Post lung transplant, only two patients had acute cellular rejection (only once in the 1styear) post LTX, which was treated with a pulse dose of intravenous methylprednisolone for three days and then tapering doses of prednisone orally. Also, one of them had an invasive fungal infection, but none had surgical anastomotic stenosis. Most of them (n=5) had renal impairment (CrCl less than or equal to 50%), which could be related to calcineurin inhibitors such as Tacrolimus or Cyclosporin. Also, most of them (n=6) had episodes of leukopenia which may be associated with Cellcept (MMF). A majority (n=6) were switched to Imuran due to the inability to tolerate MMF on the gastrointestinal system.
Post LTX blood gases showed improvement in PCO2 significantly in six patients compared to pre-LTX PCO2, while the remaining two patients had no significant change because pre- LTX PCO2 was not too high (below 50mmHg). All patients posttransplant became free of oxygen supplementation. Their room air SPO2 was between 96%–98% checked during follow-up in clinics. Pulmonary Function Test performed during follow-ups at 3, 6, 9 and 12 months showed stable lung functions (see Post- LTX FEV1 table over one year). One patient had chronic allograft lung dysfunction (CLAD) and died after seven years of LTX. At the time of writing this manuscript, the remaining seven patients are normal and leading an active life, 24 months to 44 months from their lung transplant surgery. None of them had a relapse of hematological disease or malignancy. From 1 year 5 months minimum to 12 years maximum), and no relapse was observed. This is in accordance with the observations reported previously (Tables 1 & 2).

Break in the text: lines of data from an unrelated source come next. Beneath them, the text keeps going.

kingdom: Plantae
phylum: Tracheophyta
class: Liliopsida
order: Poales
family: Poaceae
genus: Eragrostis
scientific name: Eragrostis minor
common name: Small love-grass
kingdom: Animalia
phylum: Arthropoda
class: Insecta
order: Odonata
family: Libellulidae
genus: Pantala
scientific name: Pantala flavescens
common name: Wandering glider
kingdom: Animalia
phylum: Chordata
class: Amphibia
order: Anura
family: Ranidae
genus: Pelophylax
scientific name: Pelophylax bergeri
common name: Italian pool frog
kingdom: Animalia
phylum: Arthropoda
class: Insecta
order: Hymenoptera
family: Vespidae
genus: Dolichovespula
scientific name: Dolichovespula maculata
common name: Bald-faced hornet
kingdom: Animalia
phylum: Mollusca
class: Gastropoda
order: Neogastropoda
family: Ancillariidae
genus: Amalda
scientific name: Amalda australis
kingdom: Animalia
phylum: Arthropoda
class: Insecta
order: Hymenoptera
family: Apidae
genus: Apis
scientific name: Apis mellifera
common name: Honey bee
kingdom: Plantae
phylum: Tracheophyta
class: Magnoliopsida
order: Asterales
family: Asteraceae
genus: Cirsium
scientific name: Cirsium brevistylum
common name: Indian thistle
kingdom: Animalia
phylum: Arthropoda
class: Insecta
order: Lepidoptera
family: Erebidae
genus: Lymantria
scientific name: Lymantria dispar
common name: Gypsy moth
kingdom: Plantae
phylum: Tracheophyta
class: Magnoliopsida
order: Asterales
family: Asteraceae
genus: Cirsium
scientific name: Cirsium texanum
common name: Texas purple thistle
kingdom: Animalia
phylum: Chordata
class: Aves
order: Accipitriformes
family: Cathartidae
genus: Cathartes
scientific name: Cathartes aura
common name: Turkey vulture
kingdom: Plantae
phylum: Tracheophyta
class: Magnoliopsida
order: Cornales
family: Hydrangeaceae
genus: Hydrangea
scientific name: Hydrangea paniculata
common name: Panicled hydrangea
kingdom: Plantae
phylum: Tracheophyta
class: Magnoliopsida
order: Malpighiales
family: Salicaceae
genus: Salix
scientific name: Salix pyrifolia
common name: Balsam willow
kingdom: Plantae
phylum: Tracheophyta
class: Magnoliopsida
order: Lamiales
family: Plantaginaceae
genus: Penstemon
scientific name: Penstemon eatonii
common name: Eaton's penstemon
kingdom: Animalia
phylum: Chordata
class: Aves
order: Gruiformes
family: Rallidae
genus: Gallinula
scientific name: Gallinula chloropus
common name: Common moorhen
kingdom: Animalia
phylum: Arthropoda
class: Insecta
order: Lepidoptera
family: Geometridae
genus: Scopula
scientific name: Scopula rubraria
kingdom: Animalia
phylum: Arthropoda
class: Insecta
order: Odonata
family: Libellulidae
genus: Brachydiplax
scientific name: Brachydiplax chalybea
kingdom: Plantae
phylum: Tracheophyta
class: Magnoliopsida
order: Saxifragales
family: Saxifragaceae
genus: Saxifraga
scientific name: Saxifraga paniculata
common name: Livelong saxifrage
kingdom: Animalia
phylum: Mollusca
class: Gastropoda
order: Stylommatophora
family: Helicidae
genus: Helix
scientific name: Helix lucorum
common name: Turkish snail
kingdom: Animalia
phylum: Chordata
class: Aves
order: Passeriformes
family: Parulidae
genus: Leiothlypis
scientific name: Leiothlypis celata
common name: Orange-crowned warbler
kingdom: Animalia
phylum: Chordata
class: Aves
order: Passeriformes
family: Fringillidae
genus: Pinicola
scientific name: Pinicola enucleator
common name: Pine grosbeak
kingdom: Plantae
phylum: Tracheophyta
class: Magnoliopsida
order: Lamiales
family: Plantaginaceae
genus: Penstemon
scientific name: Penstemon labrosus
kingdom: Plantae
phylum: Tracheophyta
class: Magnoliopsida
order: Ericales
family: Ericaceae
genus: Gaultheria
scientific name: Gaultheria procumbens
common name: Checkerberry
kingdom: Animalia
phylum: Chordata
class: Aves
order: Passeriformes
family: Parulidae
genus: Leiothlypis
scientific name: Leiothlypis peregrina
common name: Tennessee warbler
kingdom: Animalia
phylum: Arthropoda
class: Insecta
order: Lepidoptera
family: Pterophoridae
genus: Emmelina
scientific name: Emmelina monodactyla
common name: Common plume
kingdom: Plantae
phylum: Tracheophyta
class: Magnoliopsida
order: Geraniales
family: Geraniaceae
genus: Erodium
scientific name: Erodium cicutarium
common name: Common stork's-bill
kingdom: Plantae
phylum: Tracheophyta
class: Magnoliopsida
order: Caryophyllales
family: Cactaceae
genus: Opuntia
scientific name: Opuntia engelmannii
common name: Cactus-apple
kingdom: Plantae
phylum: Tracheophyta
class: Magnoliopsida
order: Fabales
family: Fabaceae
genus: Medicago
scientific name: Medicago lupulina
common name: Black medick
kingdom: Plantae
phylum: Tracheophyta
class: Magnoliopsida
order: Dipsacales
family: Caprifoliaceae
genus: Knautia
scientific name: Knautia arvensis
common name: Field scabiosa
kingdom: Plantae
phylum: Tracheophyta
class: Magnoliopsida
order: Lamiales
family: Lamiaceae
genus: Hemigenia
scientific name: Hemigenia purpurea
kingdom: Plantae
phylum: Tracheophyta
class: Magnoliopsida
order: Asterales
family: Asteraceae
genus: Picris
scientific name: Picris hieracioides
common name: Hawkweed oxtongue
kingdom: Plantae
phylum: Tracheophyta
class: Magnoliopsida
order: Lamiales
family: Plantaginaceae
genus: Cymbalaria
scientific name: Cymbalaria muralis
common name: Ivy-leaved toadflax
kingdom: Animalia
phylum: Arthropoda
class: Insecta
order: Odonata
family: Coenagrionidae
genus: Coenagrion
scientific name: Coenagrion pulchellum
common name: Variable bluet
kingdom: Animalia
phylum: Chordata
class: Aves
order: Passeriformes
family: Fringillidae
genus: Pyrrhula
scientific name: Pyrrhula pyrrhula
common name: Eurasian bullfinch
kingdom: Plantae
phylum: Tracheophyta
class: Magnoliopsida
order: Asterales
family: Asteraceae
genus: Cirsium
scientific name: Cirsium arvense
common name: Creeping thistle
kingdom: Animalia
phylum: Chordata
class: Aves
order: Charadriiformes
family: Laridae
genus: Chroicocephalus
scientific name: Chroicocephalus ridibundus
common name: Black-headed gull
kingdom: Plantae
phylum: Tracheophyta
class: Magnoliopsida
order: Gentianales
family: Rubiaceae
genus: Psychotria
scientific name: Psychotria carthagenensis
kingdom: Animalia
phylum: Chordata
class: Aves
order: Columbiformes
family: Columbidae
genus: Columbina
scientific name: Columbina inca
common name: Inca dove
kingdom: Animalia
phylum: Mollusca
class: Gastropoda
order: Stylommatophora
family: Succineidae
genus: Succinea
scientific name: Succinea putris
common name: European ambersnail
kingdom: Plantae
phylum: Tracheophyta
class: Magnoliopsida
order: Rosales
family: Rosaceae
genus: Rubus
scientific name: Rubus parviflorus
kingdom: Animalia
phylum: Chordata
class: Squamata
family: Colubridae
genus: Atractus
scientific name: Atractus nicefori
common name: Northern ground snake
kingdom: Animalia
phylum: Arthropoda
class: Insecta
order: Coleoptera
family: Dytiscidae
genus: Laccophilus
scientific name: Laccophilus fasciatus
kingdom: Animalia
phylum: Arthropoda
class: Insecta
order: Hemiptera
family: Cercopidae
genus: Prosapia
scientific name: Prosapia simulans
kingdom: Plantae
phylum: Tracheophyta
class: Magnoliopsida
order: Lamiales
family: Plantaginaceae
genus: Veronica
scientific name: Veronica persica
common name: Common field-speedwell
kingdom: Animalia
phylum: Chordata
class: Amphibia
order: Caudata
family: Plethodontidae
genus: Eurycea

Glossary: BMT= Blood and Marrow Transplantation; BO= Bronchiolitis obliterans; cGVHD =Chronic Graft Versus Host Disease; PCO2=Concentration of Carbon Dioxide; Po2 =oxygen concentration; FEV1=Forced Expiratory Volume in 1minute; LTx=Bilateral lung transplantation; Meth. Pred =methylprednisolone; MMF=mycophenolate mofetil; Pred=prednisolone (daily dose in mg); Aza=Azathioprine.
Conclusion
We found in our case series of eight patients who underwent a double transplant for underlying pulmonary cGVHD due to BMT, lower incidence of acute cellular rejection, less occurrence of CLAD (chronic Lung allograft dysfunction), and less common fungal infection in comparison with international literature. These could be due to more frequent surveillance bronchoscopy and follow-ups in the clinic. Also, we did not find any recurrence of hematological disease and malignancy.
Declarations
Authors’ contribution: 1,2,3,4 designed & developed the study. All Authors were responsible for content & authenticity. 5 oversaw data collection, data entry. 1,5 carried out a final review of data and analysis. All authors were responsible for direction of the study team, and facilitation of the project plan. Informed consent was obtained from the research.
Ethics approval and consent to participate: The study was approved by the Institutional Review Board of King Faisal Specialist Hospital and Research Center, Kingdom of Saudi Arabia, under approval RAC # 2201155 Dated 22 August 2020.